Can you cite any evidence from the natural world that supports special creation? Creationists have tried to find some proof that one type, a baramin as they call them, is fundamentally different from another type, but they've found nothing. In fact, if you research baraminology, you'll find a lot of superficial talk about laying out plans and strategies for distinguishing baramins, and nothing concrete.
I am naturalist. If you go hiking with me, I can name most anything we'd see, plant or animal. Biodiversity is not an abstraction to me, and life is full of creatures that are close relatives with clear transitional vectors. Insects, of which there are millions of species, provide their own testament to the transitions from one form to another. For example, it is clear from studying living forms, not fossils, that ants evolved from social wasps that provision nests.
Right now I am trying to learn moths. There are at least 3,000 species in East Tennessee.
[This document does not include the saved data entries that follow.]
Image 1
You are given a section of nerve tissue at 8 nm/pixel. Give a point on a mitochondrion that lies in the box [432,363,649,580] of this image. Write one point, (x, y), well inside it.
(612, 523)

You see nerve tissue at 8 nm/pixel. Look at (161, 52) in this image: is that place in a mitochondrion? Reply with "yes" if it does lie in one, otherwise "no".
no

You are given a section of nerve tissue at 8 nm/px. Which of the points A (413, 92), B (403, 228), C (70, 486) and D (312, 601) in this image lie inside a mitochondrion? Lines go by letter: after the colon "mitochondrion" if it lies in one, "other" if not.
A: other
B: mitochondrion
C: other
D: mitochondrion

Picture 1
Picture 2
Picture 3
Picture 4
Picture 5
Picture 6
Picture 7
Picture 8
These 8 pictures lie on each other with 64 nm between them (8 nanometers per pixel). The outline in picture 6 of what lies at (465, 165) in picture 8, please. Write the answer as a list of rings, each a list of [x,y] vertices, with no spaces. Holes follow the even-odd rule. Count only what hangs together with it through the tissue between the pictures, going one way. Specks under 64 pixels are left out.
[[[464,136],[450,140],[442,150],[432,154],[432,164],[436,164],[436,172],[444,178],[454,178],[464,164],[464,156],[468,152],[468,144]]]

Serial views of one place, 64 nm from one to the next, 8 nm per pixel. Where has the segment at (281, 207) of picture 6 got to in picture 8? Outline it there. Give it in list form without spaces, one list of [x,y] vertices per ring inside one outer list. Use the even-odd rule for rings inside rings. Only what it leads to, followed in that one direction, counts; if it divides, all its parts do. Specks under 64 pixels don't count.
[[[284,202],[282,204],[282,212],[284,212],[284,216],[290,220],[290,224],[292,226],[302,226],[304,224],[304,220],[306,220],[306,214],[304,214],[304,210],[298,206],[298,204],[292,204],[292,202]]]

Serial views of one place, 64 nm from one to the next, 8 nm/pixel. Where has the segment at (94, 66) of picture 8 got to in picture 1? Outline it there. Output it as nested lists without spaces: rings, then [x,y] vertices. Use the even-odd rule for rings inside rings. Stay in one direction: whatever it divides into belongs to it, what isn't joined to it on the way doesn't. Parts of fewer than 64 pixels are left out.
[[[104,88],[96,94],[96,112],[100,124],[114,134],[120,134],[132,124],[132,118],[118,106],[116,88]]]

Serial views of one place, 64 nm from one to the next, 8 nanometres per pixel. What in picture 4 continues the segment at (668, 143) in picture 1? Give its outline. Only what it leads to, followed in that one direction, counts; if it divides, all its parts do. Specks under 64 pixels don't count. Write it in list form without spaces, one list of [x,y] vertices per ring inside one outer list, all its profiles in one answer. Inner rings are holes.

Some are large and powerful like luna moths, others so tiny you might not even see them. Scientists have separated them into genera, subfamilies, tribes and superfamilies, but there are so many groups that it is a major challenge to learn even the basic categories. In fact, it is far easier to see transitions and variations than clear differences.
Can you tell me whether God created one type of moth from which the thousands microevolved, or was it three basic types or twelve or a hundred? That's the sort of challenge creationists would tackle if they were doing science. They would study the thousands of moths and tell us which ones got here by special creation and which by Darwinian mechanisms Charles himself only imagined and the subsequent two centuries of research proved to exist.
By conceding microevolution, you have pretty much lost the war. Macroevolution feels like a refuge since it is harder to understand and involves time scales we have trouble comprehending, but it is not a retreat into evidence but into the unknown. Do you have any physical evidence of an act of special creation?
I have tons of evidence that life evolved once and then diversified into the amazing variety we see around us.